What is the meaning of event error 0966 status?
A 0966 error status means that the IDMS "in use" flags on each of the database files are set 'ON'.
Dispatch runs with an IDMS database and when a batch job or the Dispatch system itself starts, it turns the "in use" flags of each of its database files on. If you try to run another batch job or start Dispatch when the flag is already set as "in use", you can receive a 0966 error status.
There is a utility called DSEXPFIX that can be used to turn these "in use" flags 'OFF'.
* However, in the event you receive an 0966 error and the Dispatch started task is down, you need to consider WHY you received the 0966 as running DSEXPFIX does not perform any type of database file recovery before resetting the flags. This can corrupt the database files!

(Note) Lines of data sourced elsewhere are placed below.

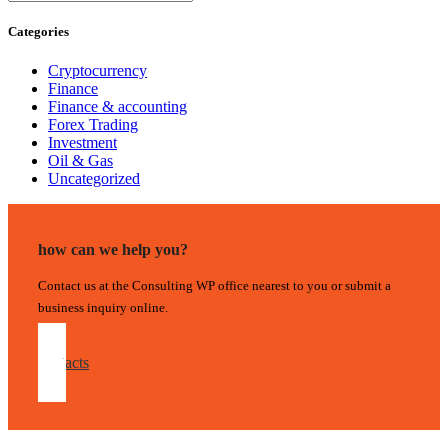
Categories
Cryptocurrency
Finance
Finance & accounting
Forex Trading
Investment
Oil & Gas
Uncategorized
how can we help you?
Contact us at the Consulting WP office nearest to you or submit a
business inquiry online.
contacts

Did a batch job abend? Did Dispatch not come down clean? Was there some other problem that was not resolved correctly?
If the Dispatch system itself is cancelled or abends, when you bring it back up IDMS checks to see if the "in use" flags are on. It then uses the journals to rollback any database updates that were being processed. This recovery process is known as a warmstart. Under most circumstances, the warmstart would be successful and you would normally not see a 0966 error.
When the maintenance jobs are run with Dispatch up, updates to the database are done by IDMS and written to the journals. If there is a problem, then the updates (run units) are rolled out by IDMS and broken chains are prevented. So again, you would not see the 0966 error status.
Running with Dispatch up does use more system overhead and running the batch jobs with the system up takes longer to execute because of this journaling.
If you run batch maintenance with Dispatch down, the first step of the job is a temporary backup of the affected areas. If the job abends, our batch maintenance jobs are designed to automatically restore the affected areas upon abending or some other non-zero return code event. Or, if the job is canceled for some reason, allow you to restore the affected areas by manually setting the RESTFI symbolic as RESTFI=LT and resubmitting that same canceled job.
You should NEVER just run the DSEXPFIX job as your only recovery process under the circumstance of having a problem with a batch maintenance job as there can be partial updates on the database and running DSEXPFIX can cause broken chains. A restore is usually the only way to maintain the integrity of the database files.
There are however some circumstances where a DSEXPFIX is ok to run. For instance, specific JCL errors or certain space problems can happen and even though the databases are open and the "in use" flags set to ON, no processing has occurred.
If you have any doubt about whether or not running DSEXPFIX will cause broken chains or database corruption, call support to see if execution of DSEXPFIX is safe.
*** If you do decide to run DSEXPFIX, you should ALWAYS follow it with a run of the DSEXDBAN job immediately after DSEXPFIX completes ***
The DSEXDBAN job is used to analyze the integrity of the database files and identify if there are broken chains. To determine if you have broken chains, check the output of DSEXDBAN and do a FIND for any messages that contain the characters "not found". Any "not found" messages could indicate that broken chains do exist within the database files and you should contact Support for verification.
If you truly do have broken chains, then a RESTORE of the corrupted database file to a time when the broken chains did not exist is likely the only acceptable resolution.